Anselmo Valencia Tori (April 21, 1921 – May 2, 1998) was the former chairman of the Pascua Yaqui Association, former vice-chairman of the Pascua Yaqui Tribal Council and Elder of the tribe. Raised in southern Arizona and Rio Yaqui, Mexico, Anselmo adopted his second surname as a young man. ”Tori” is the family’s clan name. His wife was Kathy Ann (née) Nordin. Their marriage took place on April 26, 1992, in Las Vegas, Nevada.

==Early life==
Anselmo was born in Sonora, Mexico on April 21. 1921. His father was Francisco A. Valencia (b. 1885), and his mother was Placida Laborin (b. 1886). In 1930 the family lived in Bacadéhuachi, Sonora, a small village along the Bavispe River, which constitutes the upper stream of the Yaqui River. Anselmos's father worked in agriculture, and the economy of Bacadéhuachiis almost entirely based on agriculture and cattle raising, both of which are poorly developed due to the shortage of water. Along with his father and mother, Anselmo had three brothers and two sisters at this time.

==Accomplishments==
Anselmo was inducted into the United States Army on October 22, 1942, during the early part of World War II. A veteran with only a Grammar school education, he became a teacher, tribal historian, and the political and spiritual leader of the Yaqui peoples. He was noted by the Arizona House of Representatives as the driving force behind the Yaqui tribe's efforts to obtain Federal recognition as well as historic tribe designation. An authority on Yaqui culture, he helped establish the non-profit Yoemem Tekia Foundation in 1989, which is dedicated to preserving and perpetuating Yaqui Indian culture.

==Tribal rights==
He was a major political figure in the Yaqui tribe. In 1964 and 1965, serving as executive director of The Pascua Yaqui Association, he managed federal funds allocated through President Lyndon B. Johnson's newly founded Office of Economic Opportunity. The funds were used for new construction projects, including a church, and for adult education programs, vocational training, and summer youth programs.
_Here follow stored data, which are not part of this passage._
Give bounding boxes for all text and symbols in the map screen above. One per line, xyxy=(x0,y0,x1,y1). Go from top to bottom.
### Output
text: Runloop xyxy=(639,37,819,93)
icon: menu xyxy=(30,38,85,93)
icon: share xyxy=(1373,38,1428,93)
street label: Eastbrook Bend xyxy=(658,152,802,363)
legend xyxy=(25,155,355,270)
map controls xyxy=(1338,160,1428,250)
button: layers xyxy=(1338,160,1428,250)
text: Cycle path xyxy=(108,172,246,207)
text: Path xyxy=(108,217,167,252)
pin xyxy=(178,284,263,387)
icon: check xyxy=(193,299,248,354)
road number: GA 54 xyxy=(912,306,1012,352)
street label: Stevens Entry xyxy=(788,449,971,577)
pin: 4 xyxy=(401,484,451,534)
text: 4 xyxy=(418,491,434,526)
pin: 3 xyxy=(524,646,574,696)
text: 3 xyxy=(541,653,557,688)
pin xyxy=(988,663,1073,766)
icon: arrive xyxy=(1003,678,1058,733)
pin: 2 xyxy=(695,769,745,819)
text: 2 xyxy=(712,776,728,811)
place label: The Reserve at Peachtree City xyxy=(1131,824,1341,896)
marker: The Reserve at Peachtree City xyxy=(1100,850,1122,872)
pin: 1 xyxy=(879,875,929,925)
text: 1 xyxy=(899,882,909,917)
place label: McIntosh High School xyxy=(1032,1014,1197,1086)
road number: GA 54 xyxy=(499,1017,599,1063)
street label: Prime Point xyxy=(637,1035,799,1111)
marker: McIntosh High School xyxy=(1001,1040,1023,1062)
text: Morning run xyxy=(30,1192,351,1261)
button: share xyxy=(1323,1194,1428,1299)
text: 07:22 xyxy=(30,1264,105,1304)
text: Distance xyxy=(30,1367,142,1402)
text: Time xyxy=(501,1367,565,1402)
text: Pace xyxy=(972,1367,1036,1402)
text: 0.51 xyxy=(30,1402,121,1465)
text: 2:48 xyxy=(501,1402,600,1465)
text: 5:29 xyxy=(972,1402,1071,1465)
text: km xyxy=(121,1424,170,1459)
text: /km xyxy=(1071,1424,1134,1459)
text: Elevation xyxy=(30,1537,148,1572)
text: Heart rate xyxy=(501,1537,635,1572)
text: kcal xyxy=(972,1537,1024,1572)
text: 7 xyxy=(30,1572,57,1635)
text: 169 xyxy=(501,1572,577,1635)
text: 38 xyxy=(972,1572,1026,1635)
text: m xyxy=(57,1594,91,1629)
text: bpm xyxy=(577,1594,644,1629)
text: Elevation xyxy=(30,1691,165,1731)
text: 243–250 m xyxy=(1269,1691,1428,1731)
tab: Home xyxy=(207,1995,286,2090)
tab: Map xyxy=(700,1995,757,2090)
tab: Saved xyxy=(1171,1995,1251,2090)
He strove to gain economic development opportunities as well as social and medical services. He also supported tribal efforts in the traditional Pueblos in Rio Yaqui, Sonora, Mexico. In addition, he worked toward achieving self-determination, tribal sovereignty, and human rights for the Pascua Yaqui. He did not recognize the political boundaries between Mexico and the United States, and waged long battles to gain land and water rights for the traditional pueblos in Rio Yaqui.

==Death==
Anselmo died in Tucson, Arizona on May 2, 1998. He was 77 years of age. He was interred at the Monte Calvario Cemetery in Tucson.